▶ ОТРЫВОК СО СТРАНИЦЫ
• • • • • • •

Такова, по Достоевскому, идея французского социализма (восходящая в самой основе своей еще к идее Римской империи) – идея насильственного единения человечества без Христа, адепты которой провозгласили своим лозунгом: «Свобода, равенство, братство – или смерть» (25, 7) – то есть вместо Посредника-Христа, соединяющего людей любовью, дающего им почувствовать другого как себя самого, поставили посредником разделяющий людей карающий закон, замещающий и вытесняющий собой любовь. (Ныне мы видим, как идея эта развилась и захватила мир – и как закон претендует на то, чтобы всеобъемлюще определять собою отношения людей – даже супругов, даже родителей и детей. Как закон, своим давлением и угрозой, стремится заставить их любить…)
Такова и германская идея своей предназначенности к руководству миром: «германец, верящий слепо, что в нем лишь обновление человечества <…>, уверен <…>, что никто не может стать вместо него в главе мира и его возрождения. Верит он этому гордо и неуклонно; верит, что выше германского духа и слова нет иного в мире и что Германия лишь одна может изречь его. Ему смешно даже предположить, что есть хоть что-нибудь в мире, даже в зародыше только, что могло бы заключать в себе хоть что-нибудь такое, чего бы не могла заключать в себе предназначенная к руководству мира Германия» (25, 7-8).
В таком же духе были восприняты и высказывания Достоевского о русском народе. А. Градовский в статье, на которую отвечает Достоевский в выпуске «Дневника писателя» 1880 года, посвященном «Пушкинской речи», писал: «Еще слишком много неправды, остатков векового рабства засело в нем (то есть в народе нашем), чтоб он мог требовать себе поклонения и, сверх того, претендовать еще на обращение всей Европы на путь истинный, как это предсказывает г-н Достоевский» (26, 170).
Но Христос – камень в основании здания, здание человечества не завершается Им, но на Нем зиждется. И русский народ – не купол над народами (полагающий предел их росту), но чаша для народов, предоставляющая им бесконечный простор для самоосуществления. Национальная идея русского народа не исключительна, она состоит именно в том, чтобы включить в себя все национальные идеи без исключения. Она не есть то, что полагает естественный конец всякому развитию, но есть то, что дает ему единственно возможное основание для реализации себя в полноте. О русской идее Достоевский напишет: «Мы первые объявим миру, что не чрез подавление личностей иноплеменных нам национальностей хотим мы достигнуть собственного преуспеяния, а, напротив, видим его лишь в свободнейшем и самостоятельнейшем развитии всех других наций и в братском единении с ними, восполняясь одна другою, прививая к себе их органические особенности и уделяя им и от себя ветви для прививки, сообщаясь с ними душой и духом, учась у них и уча их, и так до тех пор, когда человечество, восполнясь мировым общением народов до всеобщего единства, как великое и великолепное древо, осенит собою счастливую землю» (6) (25, 100).

• • • • • • •

▶ ЗАДАНИЯ
1. Какой лозунг, согласно отрывку, провозгласили адепты идеи французского социализма?
2. Скопируйте из отрывка без изменений фрагмент, который начинается словами «Такова, по Достоевскому, идея» и заканчивается словами «заставить их любить…)».
3. Почему в отрывке русский народ назван не куполом над народами, а чашей для них?
Опирайтесь только на отрывок.

• • • • • • •

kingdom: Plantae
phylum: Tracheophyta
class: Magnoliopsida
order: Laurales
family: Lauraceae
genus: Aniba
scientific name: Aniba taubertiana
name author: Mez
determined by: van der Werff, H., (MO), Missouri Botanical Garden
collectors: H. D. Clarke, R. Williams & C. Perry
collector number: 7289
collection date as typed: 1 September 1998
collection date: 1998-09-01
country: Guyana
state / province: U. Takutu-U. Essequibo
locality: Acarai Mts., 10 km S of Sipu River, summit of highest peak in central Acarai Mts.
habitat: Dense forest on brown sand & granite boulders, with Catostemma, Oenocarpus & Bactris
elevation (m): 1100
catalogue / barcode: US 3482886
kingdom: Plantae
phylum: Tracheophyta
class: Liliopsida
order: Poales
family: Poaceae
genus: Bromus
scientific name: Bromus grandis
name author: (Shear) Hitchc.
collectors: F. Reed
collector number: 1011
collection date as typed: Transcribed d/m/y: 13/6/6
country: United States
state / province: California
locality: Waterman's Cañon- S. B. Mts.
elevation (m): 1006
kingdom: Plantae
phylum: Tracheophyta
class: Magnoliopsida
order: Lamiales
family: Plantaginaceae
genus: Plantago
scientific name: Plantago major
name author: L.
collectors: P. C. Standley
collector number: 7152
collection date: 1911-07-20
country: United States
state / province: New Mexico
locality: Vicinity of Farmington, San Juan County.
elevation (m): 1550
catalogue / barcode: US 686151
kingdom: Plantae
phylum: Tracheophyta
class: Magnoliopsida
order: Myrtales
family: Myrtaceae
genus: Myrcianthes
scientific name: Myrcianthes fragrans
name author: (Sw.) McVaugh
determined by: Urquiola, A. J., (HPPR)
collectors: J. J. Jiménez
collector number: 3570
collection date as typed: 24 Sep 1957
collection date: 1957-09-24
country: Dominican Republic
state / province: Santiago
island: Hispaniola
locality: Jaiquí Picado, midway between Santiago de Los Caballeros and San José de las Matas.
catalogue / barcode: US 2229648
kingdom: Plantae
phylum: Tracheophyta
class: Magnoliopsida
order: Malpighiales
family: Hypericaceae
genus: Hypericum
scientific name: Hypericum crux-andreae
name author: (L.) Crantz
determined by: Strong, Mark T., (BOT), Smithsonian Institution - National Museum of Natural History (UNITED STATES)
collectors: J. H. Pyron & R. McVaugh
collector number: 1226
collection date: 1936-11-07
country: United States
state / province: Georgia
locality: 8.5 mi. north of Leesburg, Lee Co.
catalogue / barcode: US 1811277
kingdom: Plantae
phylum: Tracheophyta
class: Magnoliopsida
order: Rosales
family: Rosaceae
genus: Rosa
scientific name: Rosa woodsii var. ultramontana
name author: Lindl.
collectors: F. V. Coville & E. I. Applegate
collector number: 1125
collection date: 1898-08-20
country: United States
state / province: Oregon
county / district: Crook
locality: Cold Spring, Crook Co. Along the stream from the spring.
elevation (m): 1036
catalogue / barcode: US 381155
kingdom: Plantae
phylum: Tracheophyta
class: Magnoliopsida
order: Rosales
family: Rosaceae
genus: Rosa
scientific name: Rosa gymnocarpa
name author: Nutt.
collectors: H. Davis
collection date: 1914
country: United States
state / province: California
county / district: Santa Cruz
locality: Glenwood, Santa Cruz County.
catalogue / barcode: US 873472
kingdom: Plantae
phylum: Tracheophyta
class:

• • • • • • •

▶ РЕШЕНИЯ ЗАДАНИЙ
1. «Свобода, равенство, братство – или смерть».

2.
Такова, по Достоевскому, идея французского социализма (восходящая в самой основе своей еще к идее Римской империи) – идея насильственного единения человечества без Христа, адепты которой провозгласили своим лозунгом: «Свобода, равенство, братство – или смерть» (25, 7) – то есть вместо Посредника-Христа, соединяющего людей любовью, дающего им почувствовать другого как себя самого, поставили посредником разделяющий людей карающий закон, замещающий и вытесняющий собой любовь. (Ныне мы видим, как идея эта развилась и захватила мир – и как закон претендует на то, чтобы всеобъемлюще определять собою отношения людей – даже супругов, даже родителей и детей. Как закон, своим давлением и угрозой, стремится заставить их любить…)

3. Купол полагает предел росту народов. Чаша же предоставляет им бесконечный простор для самоосуществления.